Read the rest of this entry »
The “flexo” Web server was unavailable between 9:54 and 10:02 PM Pacific time tonight, March 28. This resulted in an interruption of service for Web sites on that server. (Some e-mail activity was delayed, but no e-mail was lost.)
We sincerely apologize for this problem. We consider this type of failure to be unacceptable, and are looking into the cause of the problem so that we can take the appropriate steps to prevent it from happening again.
Update: The problem happened a second time on March 31 from 6:22 to 6:31 AM. However, the second incident gave our engineers enough details to determine the cause (which we’ve reported in a subsequent blog post), and we have made a technical change that will prevent it from happening again.
At approximately 11:00 PM Pacific time on Saturday, January 31, all of our Web hosting servers (except the “hypnotoad” and “mom” servers) will be restarted. As a result, Web site and e-mail service for some customers will be unavailable for approximately five minutes.
No e-mail will be lost, of course; incoming mail will just be delayed for a few minutes.
We apologize for any inconvenience this may cause. This maintenance is necessary to install an updated “kernel” on our servers, as described in an earlier maintenance announcement.
Update: the maintenance was successfully completed on all servers with less than 5 minutes of “downtime”.
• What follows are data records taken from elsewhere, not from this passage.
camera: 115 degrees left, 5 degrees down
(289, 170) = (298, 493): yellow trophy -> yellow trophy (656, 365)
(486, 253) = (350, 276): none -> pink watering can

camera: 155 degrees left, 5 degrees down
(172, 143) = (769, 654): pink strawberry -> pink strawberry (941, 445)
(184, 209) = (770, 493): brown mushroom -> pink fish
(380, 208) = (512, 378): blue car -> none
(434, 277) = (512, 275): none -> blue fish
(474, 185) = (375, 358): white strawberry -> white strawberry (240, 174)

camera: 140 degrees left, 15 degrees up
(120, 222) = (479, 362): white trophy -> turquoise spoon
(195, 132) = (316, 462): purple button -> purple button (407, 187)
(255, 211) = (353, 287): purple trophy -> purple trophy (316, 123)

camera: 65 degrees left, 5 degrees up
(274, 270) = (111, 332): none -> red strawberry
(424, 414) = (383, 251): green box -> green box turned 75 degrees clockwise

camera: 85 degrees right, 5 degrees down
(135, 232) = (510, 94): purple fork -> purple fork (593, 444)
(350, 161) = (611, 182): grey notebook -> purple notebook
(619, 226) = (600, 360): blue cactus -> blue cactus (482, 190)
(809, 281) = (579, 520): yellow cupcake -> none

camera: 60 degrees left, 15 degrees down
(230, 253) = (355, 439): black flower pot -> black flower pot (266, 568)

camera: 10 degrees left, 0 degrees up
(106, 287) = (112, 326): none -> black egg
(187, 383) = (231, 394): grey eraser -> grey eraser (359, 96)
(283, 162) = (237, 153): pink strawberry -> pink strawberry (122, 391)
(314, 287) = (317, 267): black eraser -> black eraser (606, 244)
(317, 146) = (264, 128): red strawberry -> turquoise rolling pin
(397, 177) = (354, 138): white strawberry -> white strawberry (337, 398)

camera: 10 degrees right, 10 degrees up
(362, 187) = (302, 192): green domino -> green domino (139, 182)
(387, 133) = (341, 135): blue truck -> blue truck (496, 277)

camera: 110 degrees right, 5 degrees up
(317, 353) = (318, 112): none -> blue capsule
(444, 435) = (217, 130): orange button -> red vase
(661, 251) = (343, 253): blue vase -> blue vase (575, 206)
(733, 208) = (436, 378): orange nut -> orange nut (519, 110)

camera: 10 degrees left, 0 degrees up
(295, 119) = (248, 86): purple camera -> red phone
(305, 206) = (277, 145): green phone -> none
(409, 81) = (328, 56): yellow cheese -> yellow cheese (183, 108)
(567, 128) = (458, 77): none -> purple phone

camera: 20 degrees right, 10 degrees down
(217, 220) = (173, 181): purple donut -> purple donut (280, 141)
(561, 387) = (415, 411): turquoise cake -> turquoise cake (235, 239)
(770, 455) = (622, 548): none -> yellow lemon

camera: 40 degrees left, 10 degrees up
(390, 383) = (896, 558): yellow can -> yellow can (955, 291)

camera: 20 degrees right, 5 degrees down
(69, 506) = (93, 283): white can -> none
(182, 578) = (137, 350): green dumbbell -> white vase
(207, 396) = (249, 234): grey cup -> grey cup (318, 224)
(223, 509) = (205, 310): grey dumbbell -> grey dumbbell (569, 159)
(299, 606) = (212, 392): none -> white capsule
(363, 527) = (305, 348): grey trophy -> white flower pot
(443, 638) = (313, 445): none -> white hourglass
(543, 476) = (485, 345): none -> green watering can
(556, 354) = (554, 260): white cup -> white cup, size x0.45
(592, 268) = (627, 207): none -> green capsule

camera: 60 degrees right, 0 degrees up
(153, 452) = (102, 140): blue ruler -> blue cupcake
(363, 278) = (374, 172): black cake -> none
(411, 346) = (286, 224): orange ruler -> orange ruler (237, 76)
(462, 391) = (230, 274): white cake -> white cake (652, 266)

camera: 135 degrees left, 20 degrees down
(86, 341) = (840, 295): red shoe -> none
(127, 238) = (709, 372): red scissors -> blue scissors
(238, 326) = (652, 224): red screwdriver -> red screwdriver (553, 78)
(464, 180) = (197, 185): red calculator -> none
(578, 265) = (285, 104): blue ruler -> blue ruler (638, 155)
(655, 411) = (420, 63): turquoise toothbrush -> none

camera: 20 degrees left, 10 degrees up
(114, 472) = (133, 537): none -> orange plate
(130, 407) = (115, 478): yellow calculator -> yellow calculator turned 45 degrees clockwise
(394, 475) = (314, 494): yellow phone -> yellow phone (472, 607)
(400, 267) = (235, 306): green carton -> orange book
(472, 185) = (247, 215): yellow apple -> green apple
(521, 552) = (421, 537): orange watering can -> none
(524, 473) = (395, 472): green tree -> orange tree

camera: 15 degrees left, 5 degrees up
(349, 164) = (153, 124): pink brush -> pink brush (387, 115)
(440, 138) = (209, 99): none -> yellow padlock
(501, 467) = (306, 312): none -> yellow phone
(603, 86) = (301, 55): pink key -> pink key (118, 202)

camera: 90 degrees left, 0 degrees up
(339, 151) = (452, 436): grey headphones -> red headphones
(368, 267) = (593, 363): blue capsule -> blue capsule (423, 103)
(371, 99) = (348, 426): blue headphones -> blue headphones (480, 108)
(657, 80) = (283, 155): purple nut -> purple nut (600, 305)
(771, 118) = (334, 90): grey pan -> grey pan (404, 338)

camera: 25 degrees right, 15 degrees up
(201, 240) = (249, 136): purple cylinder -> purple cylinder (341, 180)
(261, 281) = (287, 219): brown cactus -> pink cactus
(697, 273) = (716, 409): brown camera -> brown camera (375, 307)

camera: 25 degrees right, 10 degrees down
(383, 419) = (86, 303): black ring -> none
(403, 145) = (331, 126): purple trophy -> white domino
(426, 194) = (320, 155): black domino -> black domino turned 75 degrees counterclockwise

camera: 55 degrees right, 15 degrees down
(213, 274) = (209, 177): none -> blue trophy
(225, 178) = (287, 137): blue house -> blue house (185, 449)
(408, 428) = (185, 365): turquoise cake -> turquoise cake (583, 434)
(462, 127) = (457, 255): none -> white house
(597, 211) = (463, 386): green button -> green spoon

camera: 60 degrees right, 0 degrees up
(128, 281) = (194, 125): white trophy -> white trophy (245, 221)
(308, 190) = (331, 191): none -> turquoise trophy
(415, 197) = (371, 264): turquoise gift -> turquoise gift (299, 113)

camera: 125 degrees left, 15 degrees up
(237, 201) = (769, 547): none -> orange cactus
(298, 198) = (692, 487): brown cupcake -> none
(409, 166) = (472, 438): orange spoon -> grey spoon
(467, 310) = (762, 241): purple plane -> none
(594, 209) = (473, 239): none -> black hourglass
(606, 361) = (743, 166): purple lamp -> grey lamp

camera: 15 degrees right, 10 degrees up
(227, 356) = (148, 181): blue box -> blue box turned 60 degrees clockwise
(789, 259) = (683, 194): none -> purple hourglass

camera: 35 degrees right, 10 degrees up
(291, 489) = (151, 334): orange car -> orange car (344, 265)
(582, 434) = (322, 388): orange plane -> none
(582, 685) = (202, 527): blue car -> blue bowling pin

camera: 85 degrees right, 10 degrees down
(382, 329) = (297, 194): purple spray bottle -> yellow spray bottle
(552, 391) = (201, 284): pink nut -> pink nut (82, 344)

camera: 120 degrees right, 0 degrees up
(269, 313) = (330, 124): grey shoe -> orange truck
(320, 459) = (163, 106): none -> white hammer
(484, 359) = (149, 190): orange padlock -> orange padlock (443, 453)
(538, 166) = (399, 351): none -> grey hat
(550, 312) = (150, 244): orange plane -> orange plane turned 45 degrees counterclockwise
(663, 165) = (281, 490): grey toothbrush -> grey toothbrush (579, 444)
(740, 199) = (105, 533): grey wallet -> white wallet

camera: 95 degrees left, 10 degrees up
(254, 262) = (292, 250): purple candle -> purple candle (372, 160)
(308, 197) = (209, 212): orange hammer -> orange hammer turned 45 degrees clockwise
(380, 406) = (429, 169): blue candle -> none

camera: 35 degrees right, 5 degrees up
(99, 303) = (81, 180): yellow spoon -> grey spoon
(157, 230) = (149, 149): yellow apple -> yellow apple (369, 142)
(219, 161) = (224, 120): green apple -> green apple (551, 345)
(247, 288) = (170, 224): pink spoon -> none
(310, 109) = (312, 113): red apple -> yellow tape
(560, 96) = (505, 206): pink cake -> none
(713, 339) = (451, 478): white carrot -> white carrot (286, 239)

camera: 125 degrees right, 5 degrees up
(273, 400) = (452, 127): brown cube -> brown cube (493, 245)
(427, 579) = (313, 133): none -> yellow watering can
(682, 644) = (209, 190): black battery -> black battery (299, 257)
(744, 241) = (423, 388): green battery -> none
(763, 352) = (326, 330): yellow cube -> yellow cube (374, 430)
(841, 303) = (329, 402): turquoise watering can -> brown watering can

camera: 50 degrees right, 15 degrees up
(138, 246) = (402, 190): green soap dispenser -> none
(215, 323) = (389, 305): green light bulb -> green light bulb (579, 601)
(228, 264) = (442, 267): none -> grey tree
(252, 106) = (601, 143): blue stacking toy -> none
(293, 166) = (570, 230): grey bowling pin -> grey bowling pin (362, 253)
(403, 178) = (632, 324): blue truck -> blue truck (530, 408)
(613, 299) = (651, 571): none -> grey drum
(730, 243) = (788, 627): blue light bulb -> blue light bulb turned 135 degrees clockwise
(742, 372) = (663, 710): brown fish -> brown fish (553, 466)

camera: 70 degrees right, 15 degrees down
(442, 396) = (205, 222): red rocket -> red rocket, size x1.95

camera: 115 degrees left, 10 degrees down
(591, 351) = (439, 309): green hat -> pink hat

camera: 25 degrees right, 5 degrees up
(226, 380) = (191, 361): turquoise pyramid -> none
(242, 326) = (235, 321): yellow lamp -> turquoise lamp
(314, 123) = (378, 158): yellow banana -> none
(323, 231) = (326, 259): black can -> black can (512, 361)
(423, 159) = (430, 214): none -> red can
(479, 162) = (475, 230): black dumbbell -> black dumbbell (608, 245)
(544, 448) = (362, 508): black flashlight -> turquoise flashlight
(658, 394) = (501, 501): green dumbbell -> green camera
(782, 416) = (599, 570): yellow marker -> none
At 11:00 PM Pacific time tonight (January 26), the “mom” server will be restarted. As a result, Web sites and e-mail service for customers using that server will be unavailable for approximately five minutes.
Other servers will not be affected. And no e-mail will be lost, of course; incoming mail will just be delayed for a few minutes.
We apologize for any inconvenience this may cause.
Read the rest of this entry »
Between 10:30 PM and 11:59 PM Pacific time this Saturday night (December 6), all Tiger Technologies servers will be restarted. As a result, customer Web sites and e-mail service will be unavailable for about five minutes at some point during this period.
No e-mail will be lost, of course; incoming mail will just be delayed for a few minutes.
This brief maintenance is necessary to upgrade the operating system “Linux kernel” to a newer version for security reasons. We apologize for the inconvenience this causes.
Update: the maintenance was completed with less than five minutes of downtime.